While you’re healing, consider applying one of the litanyof household items that have been shown to soothe to bee stings: essential oils, aloe vera, calamine lotion, apple cider vinegar, toothpaste, meat tenderizer and even honey. Kind of ironic, right? Honey can help you heal faster after a sting. Just make sure you’re back to safety first, because the smell of honey can attract more bees.

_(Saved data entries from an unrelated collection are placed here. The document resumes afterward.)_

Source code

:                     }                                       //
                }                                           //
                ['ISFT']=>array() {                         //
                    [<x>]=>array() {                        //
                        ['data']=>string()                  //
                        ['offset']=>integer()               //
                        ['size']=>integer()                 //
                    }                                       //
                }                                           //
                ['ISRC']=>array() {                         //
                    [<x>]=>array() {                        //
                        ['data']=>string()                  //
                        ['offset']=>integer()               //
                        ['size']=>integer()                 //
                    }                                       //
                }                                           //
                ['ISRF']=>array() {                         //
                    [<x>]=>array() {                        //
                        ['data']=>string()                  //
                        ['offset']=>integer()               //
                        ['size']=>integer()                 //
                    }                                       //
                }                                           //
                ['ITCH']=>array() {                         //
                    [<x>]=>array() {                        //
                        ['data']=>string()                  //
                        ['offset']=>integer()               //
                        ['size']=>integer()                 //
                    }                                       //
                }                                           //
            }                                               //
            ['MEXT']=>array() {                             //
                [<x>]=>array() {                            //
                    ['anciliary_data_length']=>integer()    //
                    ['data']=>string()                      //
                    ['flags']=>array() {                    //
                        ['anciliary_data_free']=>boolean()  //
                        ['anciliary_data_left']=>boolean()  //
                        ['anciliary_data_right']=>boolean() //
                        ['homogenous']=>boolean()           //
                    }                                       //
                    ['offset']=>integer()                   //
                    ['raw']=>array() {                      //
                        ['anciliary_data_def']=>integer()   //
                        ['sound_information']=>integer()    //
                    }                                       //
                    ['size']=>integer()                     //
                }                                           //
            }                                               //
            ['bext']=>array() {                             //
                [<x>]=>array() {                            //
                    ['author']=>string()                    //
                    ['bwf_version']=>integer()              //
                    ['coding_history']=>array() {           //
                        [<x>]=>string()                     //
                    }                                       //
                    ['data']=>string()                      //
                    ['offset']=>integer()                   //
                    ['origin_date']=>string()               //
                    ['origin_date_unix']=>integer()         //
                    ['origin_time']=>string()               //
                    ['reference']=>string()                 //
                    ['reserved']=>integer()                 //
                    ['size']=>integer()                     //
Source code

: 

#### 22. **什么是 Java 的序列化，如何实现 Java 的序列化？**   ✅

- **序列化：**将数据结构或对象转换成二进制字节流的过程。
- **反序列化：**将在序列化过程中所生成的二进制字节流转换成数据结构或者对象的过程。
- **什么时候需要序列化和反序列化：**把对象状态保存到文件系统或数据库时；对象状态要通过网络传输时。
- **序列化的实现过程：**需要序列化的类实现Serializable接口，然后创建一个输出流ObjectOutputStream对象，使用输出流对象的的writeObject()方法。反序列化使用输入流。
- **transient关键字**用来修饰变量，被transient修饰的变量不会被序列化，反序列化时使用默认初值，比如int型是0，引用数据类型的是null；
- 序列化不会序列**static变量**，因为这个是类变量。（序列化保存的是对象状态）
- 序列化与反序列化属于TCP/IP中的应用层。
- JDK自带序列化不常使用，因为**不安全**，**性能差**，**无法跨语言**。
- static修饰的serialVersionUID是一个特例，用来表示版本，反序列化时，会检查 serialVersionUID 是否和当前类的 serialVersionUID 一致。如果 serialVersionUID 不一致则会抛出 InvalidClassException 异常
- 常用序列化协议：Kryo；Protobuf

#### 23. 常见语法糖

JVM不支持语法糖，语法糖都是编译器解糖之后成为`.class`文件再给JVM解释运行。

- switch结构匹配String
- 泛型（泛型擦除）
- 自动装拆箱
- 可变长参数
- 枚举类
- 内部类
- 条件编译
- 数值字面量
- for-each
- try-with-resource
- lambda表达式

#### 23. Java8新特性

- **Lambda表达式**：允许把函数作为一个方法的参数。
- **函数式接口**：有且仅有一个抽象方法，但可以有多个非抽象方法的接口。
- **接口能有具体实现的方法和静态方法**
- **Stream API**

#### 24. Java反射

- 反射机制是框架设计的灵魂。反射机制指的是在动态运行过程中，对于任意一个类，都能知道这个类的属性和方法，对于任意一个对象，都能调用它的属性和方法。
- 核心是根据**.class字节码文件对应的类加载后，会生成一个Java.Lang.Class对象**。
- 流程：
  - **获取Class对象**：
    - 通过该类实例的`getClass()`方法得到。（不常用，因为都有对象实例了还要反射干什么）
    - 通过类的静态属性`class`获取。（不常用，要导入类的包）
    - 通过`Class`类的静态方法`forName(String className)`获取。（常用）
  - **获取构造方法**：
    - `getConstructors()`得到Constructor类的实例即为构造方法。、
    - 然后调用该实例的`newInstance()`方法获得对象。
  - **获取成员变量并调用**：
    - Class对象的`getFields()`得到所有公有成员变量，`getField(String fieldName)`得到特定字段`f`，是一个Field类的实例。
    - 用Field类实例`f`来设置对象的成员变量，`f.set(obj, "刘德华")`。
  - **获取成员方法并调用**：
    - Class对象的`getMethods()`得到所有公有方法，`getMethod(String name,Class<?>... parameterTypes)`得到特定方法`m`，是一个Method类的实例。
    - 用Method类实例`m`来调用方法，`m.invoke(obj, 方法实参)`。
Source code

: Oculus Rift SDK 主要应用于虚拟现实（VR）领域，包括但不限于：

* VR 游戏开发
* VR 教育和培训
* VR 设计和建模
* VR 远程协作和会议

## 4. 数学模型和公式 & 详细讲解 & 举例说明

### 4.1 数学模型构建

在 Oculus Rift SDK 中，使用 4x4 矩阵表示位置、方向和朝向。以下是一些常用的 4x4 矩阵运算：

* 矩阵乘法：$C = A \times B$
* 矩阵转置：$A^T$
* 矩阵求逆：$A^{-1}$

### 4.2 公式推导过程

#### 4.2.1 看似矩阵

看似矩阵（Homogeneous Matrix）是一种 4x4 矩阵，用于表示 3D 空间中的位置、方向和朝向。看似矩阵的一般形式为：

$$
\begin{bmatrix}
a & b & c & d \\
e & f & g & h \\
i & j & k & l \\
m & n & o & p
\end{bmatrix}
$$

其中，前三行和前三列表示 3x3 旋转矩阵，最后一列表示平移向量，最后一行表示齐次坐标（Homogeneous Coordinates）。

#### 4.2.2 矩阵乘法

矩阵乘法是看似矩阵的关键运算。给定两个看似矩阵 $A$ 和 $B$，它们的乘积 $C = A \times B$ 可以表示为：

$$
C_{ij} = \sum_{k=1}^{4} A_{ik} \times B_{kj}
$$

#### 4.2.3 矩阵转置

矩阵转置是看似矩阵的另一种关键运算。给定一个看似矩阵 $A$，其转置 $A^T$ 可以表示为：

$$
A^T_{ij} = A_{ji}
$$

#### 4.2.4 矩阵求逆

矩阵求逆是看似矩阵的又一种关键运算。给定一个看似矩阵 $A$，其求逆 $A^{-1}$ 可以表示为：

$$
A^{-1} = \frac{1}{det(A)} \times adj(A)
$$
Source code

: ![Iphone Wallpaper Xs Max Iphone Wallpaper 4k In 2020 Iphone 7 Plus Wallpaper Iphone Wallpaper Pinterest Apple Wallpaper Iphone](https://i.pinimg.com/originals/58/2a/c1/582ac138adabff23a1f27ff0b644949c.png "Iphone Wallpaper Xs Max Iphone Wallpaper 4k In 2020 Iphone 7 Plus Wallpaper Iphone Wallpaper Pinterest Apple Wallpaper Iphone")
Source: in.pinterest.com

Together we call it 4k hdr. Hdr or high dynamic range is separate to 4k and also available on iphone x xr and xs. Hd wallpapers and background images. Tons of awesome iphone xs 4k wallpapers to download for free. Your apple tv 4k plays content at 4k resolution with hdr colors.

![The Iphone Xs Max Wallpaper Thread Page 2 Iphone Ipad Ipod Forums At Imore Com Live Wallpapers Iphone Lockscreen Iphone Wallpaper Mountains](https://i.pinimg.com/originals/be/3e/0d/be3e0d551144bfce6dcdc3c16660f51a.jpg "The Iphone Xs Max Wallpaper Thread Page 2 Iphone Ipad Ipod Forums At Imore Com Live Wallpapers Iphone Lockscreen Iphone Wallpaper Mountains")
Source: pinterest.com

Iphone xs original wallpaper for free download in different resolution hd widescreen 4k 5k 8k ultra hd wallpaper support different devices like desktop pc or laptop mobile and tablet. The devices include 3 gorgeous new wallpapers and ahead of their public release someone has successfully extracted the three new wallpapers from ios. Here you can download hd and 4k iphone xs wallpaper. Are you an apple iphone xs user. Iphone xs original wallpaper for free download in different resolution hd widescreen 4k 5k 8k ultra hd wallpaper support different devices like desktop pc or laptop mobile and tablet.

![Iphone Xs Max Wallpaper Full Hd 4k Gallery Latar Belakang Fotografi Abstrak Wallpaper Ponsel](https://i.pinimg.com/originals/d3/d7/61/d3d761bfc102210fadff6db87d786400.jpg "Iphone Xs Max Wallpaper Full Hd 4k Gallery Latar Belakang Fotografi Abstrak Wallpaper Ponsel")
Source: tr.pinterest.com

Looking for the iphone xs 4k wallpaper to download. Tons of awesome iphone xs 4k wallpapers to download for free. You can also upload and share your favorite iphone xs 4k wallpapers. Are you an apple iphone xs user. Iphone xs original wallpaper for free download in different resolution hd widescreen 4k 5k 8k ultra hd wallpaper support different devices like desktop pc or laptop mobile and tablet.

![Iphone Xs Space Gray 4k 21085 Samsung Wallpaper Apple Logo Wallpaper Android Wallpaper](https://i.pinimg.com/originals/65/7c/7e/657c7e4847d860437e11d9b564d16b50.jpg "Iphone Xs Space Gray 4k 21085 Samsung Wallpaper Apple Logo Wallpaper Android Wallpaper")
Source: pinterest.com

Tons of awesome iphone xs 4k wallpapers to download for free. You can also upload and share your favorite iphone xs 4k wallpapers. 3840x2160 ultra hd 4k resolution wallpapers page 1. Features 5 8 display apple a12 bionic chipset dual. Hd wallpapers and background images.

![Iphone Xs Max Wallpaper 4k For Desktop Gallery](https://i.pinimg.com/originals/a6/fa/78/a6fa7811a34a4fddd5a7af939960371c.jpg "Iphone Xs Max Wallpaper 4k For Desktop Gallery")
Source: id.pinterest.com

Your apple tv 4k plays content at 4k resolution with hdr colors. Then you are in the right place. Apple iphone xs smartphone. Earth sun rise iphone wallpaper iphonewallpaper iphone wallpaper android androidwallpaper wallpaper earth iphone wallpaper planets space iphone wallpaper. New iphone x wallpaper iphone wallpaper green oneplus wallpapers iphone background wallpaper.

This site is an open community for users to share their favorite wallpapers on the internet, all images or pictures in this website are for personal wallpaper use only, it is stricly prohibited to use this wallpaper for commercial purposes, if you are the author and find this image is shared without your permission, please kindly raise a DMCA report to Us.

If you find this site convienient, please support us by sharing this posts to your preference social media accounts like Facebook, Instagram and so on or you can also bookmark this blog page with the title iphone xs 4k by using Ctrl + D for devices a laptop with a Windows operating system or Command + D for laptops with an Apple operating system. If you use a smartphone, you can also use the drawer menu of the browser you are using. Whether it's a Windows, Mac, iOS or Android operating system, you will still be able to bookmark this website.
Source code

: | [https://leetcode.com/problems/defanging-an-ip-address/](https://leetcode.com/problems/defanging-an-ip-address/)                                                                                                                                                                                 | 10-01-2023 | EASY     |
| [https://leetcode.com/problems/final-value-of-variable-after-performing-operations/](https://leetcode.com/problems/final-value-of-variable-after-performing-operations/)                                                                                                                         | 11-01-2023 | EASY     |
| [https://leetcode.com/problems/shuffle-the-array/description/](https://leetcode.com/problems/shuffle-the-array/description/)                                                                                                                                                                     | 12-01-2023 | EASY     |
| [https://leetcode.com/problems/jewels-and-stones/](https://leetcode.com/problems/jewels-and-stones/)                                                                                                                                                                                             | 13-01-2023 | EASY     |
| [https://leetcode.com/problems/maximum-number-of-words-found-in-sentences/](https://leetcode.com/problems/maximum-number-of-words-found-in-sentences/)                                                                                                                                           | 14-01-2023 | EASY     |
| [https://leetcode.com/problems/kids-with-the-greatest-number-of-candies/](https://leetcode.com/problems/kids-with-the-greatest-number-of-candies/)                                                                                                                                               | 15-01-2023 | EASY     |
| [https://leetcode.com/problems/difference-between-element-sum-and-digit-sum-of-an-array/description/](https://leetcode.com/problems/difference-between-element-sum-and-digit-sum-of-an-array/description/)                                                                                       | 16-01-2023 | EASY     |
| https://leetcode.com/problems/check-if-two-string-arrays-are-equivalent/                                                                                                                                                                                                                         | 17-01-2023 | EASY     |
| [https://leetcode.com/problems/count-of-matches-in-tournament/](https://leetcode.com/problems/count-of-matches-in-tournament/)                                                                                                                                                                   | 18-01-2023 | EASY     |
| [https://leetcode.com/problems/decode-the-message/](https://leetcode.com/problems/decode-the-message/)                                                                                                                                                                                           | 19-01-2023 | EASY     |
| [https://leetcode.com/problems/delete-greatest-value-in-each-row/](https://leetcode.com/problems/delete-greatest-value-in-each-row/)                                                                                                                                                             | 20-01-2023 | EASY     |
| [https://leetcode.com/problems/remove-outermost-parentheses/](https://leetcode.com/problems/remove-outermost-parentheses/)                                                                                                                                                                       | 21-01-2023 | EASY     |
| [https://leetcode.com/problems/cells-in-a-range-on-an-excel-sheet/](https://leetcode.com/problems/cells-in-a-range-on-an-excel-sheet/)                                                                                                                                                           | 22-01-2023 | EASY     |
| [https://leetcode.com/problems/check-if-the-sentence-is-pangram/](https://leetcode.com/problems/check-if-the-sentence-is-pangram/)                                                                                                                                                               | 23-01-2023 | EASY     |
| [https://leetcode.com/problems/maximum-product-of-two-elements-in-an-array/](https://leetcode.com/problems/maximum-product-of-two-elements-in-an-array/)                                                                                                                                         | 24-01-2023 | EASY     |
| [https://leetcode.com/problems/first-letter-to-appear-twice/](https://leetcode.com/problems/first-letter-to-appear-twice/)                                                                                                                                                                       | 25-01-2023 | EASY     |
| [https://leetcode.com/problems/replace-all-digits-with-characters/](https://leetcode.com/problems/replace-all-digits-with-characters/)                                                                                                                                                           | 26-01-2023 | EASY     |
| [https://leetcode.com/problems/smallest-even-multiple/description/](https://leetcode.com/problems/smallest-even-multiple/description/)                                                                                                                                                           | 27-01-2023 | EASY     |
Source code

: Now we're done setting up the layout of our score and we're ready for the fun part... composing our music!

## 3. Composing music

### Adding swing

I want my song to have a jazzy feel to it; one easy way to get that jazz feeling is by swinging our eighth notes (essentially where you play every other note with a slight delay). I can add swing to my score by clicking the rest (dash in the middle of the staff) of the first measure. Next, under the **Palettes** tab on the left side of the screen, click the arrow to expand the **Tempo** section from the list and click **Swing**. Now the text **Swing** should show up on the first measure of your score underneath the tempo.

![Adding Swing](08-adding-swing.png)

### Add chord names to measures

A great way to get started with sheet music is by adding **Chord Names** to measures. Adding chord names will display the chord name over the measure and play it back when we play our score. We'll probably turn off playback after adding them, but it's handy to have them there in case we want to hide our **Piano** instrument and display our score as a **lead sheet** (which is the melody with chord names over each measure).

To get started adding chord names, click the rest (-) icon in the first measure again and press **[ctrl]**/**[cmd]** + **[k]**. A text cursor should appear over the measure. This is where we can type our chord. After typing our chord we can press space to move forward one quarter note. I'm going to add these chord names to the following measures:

As always, we recommend our raw and unfiltered local honey, both for beating cravings and treating stings.
Now that you’ve got things under control, let’s take a look at how your body reacts to a bee sting.
Reactions to bee stings come in two types: local and generalized. Local reactions are the typical kind, resulting in itching, redness and swelling around the site of the sting. Generalized reactions are much more severe, even fatal, allergic reactions where your immune system overreacts to the bee’s venom. They require immediate medical attention, usually in the form of an EpiPen.
Allergic or not, keep in mind that bees aren’t out to get you. If you don’t bother them, they won’t bother you. You can be extra cautious by avoiding brightly colored clothing, perfumes and scented hairspray. If all else fails and you find that you’ve bothered a bee, just walk away briskly. Bees are surprisingly slow fliers, and they have plenty of honey-making to keep them busy.